- Łukasz to grający trener, ja rządzę na ławce, on na boisku. To normalne, że w trakcie meczu dużo rozmawiamy. Musimy razem uzgadniać pewne sprawy - podkreśla Saso Filipovski, opiekun Stelmetu Zielona Góra.
[ad=rectangle]
Sam Koszarek zdaje sobie sprawę z tego, jak duża odpowiedzialność ciąży na jego barkach. - Rozgrywający jest po to, aby prowadzić zespół do lepszej gry - mówi gracz.
W ćwierćfinałowej serii przeciwko Asseco Gdynia prezentował się dość kiepsko, ale klasę pokazał w ostatnim meczu, w którym zdobył 20 punktów i miał pięć asyst.
Mimo wysokiego prowadzenia w czwartym meczu Saso Filipovskiego nie oszczędzał swoich zawodników, w tym także Koszarka, z którym przeprowadził poważną rozmowę.
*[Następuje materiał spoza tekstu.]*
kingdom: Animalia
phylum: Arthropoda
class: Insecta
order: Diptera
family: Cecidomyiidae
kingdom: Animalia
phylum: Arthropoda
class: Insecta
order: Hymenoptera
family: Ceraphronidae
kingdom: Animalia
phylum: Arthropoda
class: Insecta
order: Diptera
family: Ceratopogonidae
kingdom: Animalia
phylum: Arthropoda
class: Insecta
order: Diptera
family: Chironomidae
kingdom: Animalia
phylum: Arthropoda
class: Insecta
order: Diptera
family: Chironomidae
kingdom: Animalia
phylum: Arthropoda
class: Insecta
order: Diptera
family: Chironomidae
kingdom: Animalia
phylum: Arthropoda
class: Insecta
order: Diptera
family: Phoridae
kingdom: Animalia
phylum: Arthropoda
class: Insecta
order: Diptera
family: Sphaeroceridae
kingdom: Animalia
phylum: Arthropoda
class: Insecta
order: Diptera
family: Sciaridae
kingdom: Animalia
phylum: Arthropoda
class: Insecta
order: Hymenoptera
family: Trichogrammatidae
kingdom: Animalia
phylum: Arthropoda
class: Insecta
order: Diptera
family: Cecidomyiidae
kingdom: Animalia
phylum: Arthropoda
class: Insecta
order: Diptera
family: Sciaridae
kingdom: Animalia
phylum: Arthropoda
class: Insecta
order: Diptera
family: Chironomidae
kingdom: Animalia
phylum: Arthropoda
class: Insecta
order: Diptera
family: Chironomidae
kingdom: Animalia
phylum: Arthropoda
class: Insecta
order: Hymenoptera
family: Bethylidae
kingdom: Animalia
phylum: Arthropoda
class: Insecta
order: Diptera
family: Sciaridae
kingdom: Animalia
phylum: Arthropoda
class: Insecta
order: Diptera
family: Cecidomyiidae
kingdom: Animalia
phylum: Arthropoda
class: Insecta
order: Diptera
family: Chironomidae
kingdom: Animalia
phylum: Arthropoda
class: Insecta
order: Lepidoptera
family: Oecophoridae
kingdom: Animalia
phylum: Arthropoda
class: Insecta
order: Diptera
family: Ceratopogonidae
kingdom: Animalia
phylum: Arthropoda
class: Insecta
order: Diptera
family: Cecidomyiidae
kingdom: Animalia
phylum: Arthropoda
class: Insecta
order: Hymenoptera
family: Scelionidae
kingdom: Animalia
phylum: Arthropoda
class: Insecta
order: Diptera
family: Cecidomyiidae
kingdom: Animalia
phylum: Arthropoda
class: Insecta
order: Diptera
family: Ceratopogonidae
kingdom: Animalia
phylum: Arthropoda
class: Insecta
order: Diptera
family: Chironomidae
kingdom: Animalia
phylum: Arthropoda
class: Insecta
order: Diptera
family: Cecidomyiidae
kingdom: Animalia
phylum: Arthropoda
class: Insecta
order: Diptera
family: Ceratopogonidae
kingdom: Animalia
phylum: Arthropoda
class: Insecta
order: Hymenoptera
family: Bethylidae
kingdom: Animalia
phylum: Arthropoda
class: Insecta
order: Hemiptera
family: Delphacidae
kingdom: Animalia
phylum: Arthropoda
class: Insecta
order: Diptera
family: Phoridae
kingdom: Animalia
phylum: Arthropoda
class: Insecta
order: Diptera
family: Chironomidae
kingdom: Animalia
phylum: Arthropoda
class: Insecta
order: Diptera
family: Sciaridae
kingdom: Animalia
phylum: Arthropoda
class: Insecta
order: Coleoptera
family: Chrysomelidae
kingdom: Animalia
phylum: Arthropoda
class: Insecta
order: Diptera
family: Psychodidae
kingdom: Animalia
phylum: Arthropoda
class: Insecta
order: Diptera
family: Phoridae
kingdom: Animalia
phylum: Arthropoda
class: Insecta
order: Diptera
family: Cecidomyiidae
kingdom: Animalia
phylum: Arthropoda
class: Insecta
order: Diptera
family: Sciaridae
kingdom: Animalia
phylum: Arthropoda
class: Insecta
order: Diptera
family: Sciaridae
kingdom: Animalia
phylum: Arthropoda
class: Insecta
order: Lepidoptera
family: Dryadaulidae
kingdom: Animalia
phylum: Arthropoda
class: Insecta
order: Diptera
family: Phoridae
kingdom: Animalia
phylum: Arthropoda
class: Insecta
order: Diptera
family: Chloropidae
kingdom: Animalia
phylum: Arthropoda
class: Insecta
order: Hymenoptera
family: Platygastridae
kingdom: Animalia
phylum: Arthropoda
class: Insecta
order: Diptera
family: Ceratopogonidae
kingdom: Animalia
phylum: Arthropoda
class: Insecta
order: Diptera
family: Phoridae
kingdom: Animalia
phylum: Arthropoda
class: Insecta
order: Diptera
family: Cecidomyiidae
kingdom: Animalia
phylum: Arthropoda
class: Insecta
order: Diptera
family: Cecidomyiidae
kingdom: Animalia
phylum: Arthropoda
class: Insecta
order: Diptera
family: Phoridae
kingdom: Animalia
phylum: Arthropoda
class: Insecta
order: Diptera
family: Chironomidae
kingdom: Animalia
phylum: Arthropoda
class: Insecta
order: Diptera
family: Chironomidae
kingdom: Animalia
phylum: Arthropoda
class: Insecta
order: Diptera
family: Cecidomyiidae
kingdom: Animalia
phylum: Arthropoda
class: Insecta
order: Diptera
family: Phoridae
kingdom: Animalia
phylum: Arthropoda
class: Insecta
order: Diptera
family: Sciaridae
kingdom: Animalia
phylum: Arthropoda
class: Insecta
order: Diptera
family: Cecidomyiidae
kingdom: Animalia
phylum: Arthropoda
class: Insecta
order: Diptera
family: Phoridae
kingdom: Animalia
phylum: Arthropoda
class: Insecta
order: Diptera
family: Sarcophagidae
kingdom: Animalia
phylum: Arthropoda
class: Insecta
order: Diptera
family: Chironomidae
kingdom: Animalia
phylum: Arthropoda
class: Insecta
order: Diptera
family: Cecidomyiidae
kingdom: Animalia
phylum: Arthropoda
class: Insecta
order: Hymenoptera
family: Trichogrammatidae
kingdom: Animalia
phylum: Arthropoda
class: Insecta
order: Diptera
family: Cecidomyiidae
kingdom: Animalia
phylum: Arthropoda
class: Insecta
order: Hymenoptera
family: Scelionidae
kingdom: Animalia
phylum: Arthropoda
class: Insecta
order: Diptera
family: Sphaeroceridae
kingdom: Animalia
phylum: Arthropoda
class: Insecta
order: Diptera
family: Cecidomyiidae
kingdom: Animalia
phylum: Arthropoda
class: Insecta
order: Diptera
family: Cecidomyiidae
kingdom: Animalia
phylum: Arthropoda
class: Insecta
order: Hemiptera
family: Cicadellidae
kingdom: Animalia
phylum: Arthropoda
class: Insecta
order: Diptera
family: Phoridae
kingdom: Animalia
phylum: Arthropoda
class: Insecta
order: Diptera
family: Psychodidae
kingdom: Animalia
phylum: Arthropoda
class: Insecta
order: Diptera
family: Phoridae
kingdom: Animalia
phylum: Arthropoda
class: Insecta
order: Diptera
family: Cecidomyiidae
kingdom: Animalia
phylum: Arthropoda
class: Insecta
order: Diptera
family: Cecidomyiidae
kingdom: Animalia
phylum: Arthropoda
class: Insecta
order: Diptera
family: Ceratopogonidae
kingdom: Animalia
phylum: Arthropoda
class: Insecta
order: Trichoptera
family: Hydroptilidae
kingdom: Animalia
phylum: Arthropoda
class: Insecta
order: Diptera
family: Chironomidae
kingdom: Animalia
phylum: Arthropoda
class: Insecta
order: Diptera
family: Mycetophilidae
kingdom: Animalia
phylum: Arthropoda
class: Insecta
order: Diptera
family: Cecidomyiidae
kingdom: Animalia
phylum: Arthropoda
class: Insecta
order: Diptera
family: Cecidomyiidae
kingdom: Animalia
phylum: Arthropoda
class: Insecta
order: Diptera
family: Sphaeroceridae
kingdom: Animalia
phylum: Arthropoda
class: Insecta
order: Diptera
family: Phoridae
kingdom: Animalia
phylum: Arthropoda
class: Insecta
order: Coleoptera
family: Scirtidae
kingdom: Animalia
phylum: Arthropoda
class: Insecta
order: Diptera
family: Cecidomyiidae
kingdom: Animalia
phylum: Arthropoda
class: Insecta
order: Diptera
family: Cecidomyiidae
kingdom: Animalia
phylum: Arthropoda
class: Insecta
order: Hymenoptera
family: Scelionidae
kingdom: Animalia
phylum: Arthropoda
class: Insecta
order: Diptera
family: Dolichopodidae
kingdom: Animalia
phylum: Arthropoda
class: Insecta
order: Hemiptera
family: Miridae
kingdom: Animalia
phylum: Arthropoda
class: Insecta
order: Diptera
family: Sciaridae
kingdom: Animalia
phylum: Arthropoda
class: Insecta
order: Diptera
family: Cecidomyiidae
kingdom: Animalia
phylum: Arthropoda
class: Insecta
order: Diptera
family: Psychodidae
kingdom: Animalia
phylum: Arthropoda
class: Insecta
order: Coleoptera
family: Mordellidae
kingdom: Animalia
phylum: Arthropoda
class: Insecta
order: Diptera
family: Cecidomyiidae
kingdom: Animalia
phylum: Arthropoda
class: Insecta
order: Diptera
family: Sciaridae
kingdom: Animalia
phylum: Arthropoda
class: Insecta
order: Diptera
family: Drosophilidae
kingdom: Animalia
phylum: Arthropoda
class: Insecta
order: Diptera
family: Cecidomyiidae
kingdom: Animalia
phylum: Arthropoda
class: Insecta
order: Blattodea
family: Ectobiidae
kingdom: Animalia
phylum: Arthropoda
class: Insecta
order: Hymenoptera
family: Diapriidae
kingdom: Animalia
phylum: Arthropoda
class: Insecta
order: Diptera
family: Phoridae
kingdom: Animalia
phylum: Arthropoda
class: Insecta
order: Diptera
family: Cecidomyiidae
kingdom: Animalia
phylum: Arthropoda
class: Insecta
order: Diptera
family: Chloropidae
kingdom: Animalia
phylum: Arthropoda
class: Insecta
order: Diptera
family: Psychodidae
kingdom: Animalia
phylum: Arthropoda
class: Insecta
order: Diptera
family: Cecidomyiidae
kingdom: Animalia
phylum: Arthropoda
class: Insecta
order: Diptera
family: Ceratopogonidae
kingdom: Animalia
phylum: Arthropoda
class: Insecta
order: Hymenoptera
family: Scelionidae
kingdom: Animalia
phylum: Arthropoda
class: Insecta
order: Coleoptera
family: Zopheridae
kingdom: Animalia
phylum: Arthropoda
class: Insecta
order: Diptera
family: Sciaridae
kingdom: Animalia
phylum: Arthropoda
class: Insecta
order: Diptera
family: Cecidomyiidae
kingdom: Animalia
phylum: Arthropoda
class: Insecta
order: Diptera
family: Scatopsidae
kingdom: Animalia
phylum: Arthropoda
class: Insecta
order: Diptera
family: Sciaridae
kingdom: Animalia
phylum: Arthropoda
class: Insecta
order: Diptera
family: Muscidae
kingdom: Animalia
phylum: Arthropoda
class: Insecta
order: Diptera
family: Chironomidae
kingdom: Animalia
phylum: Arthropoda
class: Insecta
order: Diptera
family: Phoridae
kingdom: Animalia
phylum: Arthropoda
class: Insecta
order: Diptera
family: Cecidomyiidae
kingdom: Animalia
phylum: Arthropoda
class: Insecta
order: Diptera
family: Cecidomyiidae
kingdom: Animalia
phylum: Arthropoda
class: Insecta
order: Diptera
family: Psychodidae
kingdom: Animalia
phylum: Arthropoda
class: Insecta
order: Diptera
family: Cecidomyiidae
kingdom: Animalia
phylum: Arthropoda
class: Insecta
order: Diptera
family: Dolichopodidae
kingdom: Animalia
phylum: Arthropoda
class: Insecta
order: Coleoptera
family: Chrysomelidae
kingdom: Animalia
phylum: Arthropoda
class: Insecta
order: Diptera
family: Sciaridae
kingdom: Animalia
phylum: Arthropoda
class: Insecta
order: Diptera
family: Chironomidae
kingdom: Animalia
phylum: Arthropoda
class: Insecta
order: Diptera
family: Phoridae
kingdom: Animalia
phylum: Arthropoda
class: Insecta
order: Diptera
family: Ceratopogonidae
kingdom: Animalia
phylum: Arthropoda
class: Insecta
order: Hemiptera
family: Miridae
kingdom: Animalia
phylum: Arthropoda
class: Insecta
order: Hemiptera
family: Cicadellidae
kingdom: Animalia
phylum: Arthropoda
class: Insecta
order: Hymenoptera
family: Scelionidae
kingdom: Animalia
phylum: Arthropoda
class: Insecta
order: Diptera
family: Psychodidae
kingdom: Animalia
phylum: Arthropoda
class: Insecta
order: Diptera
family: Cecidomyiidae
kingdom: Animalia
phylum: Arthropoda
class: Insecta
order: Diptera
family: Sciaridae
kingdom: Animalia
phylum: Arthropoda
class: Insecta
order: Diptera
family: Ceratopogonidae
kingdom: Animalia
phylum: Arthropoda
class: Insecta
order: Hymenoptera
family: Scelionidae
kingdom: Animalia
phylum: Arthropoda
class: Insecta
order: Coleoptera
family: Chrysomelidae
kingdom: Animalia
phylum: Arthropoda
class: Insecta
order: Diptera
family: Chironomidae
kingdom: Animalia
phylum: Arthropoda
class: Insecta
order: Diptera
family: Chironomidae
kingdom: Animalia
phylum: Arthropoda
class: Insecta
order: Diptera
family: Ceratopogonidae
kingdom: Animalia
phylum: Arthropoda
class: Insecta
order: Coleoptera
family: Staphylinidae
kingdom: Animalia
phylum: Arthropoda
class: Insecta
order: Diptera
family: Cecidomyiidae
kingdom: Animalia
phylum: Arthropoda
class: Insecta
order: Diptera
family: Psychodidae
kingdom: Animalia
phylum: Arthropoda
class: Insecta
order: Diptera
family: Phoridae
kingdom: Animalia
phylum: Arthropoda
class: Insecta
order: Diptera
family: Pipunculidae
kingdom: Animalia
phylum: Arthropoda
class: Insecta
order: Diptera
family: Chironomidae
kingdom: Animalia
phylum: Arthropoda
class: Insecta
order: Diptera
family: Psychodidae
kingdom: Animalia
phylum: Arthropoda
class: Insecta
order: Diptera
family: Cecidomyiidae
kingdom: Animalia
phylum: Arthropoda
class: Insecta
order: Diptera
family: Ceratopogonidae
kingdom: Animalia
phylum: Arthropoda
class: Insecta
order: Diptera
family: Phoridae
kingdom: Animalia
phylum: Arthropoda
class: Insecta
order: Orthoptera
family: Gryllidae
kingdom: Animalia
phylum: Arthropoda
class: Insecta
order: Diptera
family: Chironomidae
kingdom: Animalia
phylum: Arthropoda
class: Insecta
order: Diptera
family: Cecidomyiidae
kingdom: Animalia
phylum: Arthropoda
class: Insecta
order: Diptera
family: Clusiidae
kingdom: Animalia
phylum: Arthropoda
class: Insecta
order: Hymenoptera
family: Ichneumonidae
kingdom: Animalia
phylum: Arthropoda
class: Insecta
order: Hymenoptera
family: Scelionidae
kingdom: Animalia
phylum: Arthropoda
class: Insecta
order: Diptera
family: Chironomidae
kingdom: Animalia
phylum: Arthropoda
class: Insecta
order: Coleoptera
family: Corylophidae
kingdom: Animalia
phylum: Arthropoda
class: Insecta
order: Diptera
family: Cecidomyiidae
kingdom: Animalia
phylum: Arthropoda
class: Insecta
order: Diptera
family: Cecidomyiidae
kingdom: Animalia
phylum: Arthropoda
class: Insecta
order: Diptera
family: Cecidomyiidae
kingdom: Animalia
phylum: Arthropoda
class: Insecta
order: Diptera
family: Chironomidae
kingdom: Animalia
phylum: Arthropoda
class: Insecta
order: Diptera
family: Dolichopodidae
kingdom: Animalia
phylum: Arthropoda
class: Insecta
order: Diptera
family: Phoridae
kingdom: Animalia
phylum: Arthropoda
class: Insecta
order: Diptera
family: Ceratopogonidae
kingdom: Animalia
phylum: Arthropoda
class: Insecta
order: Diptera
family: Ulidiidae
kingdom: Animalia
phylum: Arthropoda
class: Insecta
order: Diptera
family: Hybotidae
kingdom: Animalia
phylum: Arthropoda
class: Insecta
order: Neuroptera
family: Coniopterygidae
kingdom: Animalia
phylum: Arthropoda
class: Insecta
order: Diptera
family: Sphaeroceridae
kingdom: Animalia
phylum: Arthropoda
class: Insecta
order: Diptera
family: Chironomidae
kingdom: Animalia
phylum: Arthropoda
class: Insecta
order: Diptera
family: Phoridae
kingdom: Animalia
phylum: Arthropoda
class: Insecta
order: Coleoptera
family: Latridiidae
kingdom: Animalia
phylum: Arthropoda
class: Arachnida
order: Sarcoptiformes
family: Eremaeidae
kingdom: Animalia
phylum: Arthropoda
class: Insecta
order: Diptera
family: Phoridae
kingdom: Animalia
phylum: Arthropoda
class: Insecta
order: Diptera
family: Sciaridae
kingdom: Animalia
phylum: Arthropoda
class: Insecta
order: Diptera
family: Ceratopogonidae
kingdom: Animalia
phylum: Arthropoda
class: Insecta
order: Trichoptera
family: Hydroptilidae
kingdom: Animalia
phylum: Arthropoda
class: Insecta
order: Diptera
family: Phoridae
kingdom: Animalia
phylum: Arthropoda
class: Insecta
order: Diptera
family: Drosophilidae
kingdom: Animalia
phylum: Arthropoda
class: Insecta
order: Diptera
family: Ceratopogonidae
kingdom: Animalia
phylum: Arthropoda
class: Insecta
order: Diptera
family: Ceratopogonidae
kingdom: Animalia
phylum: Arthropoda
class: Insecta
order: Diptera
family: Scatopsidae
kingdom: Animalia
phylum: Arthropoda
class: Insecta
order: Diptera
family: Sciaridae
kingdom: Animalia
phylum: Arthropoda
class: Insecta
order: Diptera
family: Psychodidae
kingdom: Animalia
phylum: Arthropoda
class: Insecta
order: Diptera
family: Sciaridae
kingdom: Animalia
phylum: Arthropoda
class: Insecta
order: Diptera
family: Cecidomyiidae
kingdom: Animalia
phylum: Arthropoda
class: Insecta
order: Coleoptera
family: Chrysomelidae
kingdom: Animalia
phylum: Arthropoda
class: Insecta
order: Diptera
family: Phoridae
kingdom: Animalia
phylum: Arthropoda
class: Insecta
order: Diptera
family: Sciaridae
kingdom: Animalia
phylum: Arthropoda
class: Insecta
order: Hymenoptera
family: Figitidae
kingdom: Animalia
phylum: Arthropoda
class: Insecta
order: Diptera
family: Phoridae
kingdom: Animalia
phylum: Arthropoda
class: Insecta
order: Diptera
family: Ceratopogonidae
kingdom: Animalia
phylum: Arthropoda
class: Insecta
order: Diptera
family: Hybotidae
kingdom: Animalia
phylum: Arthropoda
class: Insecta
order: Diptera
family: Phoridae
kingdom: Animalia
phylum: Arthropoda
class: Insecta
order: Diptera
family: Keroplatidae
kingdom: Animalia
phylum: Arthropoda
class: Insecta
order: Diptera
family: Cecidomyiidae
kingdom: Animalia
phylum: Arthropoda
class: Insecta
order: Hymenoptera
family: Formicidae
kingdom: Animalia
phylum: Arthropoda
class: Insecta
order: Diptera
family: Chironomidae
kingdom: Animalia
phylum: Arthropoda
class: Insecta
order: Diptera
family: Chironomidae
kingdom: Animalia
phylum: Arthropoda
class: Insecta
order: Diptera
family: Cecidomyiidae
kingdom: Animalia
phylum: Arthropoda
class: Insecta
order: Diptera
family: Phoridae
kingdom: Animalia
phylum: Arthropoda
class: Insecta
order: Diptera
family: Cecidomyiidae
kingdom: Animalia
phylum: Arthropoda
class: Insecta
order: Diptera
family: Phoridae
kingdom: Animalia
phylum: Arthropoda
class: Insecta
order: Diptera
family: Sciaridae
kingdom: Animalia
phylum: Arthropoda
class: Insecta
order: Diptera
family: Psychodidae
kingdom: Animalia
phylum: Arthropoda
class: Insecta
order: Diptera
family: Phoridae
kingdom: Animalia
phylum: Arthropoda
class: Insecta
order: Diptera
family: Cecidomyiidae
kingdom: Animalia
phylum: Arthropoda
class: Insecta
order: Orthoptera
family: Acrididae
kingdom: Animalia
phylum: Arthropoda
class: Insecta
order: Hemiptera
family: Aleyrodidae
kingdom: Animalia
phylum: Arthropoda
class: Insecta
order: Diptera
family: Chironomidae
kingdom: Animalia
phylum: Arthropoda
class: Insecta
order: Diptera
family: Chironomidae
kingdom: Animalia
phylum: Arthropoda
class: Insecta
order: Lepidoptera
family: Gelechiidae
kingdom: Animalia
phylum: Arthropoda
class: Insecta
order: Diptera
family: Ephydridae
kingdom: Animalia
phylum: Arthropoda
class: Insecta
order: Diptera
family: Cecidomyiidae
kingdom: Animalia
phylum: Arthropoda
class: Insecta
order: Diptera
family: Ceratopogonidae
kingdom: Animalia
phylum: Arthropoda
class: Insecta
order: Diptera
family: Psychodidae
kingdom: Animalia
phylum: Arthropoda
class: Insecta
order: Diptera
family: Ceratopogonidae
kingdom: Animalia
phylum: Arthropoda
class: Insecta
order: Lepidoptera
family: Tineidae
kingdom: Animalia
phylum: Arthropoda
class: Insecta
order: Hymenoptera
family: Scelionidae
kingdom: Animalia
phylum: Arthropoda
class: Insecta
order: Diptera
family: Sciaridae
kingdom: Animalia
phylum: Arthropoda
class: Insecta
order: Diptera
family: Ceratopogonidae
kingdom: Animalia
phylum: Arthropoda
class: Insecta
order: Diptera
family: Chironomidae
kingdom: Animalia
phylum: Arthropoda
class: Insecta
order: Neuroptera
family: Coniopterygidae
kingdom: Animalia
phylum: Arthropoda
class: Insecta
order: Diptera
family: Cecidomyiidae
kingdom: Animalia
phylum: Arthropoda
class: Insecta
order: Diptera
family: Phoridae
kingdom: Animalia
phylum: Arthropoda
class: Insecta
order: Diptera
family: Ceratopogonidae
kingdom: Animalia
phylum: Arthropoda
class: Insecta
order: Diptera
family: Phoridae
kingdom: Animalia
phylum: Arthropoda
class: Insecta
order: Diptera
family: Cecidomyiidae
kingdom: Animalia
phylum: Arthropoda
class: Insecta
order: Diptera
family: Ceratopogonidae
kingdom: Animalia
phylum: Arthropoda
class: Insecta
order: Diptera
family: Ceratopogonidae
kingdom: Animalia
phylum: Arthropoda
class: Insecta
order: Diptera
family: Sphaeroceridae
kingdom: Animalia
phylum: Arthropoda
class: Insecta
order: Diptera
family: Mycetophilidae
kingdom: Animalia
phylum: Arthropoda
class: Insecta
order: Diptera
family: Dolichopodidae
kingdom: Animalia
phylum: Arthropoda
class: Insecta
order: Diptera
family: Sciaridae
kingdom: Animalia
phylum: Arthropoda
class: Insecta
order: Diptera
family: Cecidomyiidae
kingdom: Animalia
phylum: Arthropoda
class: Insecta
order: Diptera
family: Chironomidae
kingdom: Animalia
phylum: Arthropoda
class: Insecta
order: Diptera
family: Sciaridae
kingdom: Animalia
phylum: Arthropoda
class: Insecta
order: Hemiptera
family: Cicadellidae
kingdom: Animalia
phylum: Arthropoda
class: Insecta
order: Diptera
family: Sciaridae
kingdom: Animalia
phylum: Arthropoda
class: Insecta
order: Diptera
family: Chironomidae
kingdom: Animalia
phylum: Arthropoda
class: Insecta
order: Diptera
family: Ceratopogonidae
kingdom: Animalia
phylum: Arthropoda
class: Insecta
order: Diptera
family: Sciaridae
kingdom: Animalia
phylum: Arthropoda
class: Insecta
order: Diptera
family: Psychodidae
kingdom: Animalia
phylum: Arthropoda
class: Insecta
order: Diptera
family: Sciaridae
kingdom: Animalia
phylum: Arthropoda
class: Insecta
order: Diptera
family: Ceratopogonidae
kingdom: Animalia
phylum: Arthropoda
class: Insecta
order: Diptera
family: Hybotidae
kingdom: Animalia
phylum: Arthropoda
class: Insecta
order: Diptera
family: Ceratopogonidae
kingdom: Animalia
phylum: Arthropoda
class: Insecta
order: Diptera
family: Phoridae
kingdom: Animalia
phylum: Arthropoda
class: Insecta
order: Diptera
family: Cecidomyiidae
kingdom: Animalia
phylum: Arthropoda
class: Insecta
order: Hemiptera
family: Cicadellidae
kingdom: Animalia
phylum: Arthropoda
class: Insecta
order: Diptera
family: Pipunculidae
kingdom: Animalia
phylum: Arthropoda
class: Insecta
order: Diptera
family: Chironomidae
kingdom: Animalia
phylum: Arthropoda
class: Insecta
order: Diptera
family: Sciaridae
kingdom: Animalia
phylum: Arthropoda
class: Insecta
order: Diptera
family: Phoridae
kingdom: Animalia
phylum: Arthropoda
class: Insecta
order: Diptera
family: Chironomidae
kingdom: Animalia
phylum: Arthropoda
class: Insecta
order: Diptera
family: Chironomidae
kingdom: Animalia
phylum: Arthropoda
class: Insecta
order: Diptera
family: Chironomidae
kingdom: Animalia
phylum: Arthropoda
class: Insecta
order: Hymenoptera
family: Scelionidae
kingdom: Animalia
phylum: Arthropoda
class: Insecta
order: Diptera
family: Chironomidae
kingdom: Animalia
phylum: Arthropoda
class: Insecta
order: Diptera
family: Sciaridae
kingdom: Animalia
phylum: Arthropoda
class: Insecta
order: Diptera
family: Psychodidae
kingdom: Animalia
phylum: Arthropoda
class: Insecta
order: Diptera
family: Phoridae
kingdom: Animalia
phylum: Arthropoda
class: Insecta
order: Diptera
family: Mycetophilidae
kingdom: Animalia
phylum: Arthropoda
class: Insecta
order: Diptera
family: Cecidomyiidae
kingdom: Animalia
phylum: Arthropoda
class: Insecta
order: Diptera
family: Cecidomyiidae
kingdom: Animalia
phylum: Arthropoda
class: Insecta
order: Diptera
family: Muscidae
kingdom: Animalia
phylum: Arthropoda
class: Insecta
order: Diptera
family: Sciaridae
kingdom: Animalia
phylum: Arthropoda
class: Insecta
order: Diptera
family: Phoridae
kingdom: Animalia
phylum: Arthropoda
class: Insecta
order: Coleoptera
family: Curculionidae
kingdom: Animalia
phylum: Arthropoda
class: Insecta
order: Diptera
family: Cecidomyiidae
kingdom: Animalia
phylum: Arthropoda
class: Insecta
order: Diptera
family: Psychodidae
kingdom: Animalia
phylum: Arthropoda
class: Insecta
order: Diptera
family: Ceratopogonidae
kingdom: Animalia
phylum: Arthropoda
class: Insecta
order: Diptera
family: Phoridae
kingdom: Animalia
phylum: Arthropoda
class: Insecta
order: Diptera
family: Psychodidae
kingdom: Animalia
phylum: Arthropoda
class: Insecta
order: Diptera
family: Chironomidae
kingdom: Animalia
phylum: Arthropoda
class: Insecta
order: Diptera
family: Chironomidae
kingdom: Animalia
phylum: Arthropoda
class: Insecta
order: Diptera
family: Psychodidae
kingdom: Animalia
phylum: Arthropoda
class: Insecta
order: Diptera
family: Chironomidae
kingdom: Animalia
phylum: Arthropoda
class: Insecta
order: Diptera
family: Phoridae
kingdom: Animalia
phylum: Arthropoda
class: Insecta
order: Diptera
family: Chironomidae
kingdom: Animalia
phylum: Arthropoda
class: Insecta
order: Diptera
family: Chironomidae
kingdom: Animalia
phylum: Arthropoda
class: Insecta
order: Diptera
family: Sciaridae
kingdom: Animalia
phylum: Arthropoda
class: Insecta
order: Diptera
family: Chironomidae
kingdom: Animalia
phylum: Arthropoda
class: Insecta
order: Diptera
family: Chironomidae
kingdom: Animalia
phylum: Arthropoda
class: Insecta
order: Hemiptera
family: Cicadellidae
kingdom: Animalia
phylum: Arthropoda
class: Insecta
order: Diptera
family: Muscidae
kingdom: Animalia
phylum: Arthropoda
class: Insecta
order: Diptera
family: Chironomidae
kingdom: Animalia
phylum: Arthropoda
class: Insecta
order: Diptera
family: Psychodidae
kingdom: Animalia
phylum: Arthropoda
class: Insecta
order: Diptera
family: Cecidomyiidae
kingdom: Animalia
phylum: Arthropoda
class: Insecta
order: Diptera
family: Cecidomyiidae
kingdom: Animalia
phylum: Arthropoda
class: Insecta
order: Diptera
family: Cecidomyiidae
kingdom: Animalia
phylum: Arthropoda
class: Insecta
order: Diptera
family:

- To nie było nic wielkiego. To była zwykła rozmowa z kapitanem o tym, jak przebiega spotkanie i co można byłoby ewentualnie zmienić. Może wyglądało to jak jakiś konflikt, ale kompletnie tak nie było. W trzecim meczu prowadziliśmy 17 punktami, a przegraliśmy spotkanie. Chcieliśmy mieć pewność, że tym razem to się nie powtórzy - zaznacza Filipovski.
Łukasz Koszarek w tym sezonie notuje 10.4 punktu, 5.8 asyst i 3.1 zbiórki.